BUG: workqueue lockup - pool cpus=0 node=0 flags=0x0 nice=0 stuck for 39s!
Showing busy workqueues and worker pools:
workqueue events: flags=0x0
  pwq 0: cpus=0 node=0 flags=0x0 nice=0 active=7/256 refcnt=9
    in-flight: 1802201963:.work_for_cpu_fn BAR(409)

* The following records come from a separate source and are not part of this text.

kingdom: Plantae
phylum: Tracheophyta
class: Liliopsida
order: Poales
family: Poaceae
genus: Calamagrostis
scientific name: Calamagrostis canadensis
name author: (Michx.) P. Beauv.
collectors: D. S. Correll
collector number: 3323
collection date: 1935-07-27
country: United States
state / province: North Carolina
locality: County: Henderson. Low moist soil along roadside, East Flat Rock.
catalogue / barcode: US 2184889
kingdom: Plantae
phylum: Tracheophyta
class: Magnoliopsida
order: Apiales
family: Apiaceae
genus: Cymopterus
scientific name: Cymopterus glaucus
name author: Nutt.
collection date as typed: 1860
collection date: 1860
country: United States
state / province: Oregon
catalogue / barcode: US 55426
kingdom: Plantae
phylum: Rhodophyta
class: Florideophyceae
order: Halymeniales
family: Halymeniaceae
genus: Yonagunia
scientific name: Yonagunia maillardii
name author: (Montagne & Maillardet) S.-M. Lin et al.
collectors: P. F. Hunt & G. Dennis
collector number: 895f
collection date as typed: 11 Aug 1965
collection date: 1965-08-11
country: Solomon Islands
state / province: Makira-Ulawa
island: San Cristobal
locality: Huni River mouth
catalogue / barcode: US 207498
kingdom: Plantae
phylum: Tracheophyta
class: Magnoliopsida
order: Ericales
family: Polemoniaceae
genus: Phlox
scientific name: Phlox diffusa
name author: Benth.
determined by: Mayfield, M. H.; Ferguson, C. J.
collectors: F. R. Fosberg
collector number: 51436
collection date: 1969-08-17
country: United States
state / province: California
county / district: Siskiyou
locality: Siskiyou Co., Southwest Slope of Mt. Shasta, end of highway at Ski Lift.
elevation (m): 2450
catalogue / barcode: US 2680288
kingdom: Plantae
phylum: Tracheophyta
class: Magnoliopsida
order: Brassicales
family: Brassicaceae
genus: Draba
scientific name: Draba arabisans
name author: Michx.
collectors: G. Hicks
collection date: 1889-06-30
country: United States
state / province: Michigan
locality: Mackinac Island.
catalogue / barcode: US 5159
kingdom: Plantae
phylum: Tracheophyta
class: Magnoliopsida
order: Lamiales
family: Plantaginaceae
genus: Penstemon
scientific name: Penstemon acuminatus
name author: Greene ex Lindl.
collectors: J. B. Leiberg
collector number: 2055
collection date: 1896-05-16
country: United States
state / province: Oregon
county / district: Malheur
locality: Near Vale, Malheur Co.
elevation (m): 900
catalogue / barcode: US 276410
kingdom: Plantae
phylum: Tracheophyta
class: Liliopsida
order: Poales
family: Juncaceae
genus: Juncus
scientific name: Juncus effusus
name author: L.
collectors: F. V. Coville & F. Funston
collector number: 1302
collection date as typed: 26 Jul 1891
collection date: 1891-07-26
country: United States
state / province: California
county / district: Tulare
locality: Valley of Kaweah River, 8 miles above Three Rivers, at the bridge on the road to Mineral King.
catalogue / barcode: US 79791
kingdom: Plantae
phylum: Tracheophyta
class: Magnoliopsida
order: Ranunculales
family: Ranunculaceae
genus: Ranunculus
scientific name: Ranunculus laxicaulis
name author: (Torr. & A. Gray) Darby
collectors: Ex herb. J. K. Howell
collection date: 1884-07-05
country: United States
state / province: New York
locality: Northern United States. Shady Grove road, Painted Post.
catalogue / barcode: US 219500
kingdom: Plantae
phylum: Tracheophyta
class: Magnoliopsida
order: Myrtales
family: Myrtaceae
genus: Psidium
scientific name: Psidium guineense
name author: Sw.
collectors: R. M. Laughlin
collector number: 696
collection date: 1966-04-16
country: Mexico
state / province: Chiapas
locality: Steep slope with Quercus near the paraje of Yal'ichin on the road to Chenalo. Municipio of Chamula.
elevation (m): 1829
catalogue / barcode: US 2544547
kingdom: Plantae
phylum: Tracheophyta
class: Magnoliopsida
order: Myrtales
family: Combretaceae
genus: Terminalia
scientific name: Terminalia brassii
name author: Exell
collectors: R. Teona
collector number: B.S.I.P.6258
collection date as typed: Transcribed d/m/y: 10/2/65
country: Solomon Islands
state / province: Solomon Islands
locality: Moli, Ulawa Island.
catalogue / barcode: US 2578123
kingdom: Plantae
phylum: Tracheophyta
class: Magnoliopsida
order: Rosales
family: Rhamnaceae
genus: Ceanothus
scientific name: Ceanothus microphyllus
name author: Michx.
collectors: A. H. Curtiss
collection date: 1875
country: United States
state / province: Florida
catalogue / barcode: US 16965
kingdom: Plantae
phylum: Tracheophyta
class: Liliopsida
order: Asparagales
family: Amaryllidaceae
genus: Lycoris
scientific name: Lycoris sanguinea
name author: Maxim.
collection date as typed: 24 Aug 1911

    pending: .dbs_work_handler, .vmstat_shepherd, .once_deferred, .once_deferred, .once_deferred, .kfree_rcu_monitor
workqueue events_power_efficient: flags=0x80
  pwq 0: cpus=0 node=0 flags=0x0 nice=0 active=1/256 refcnt=2
    pending: .fb_flashcursor
workqueue mm_percpu_wq: flags=0x8
  pwq 0: cpus=0 node=0 flags=0x0 nice=0 active=1/256 refcnt=2
    pending: .vmstat_update
workqueue pm: flags=0x4
  pwq 0: cpus=0 node=0 flags=0x0 nice=0 active=1/256 refcnt=2
    pending: .pm_runtime_work
[...]
Comment 1 Erhard F. 2022-01-01 14:37:04 UTC
Created attachment 300197 [details]
kernel .config (kernel 5.16-rc7, Talos II)
Comment 2 Alex Deucher 2022-01-03 15:10:37 UTC
does appending amdgpu.runpm=0 on the kernel command line help?
Comment 3 Erhard F. 2022-01-03 15:26:56 UTC
(In reply to Alex Deucher from comment #2)
> does appending amdgpu.runpm=0 on the kernel command line help?
I doubt it as amdgpu is not even built (# CONFIG_DRM_AMDGPU is not set, see attached .config).

The card in question is a Radeon HD 6670 using the radeon drm module. Sorry I forgot to mention that!
Comment 4 Erhard F. 2022-08-26 14:36:28 UTC
Have not seen this since quite a few stable kernel releases on the same hardware. I think it's save to close here.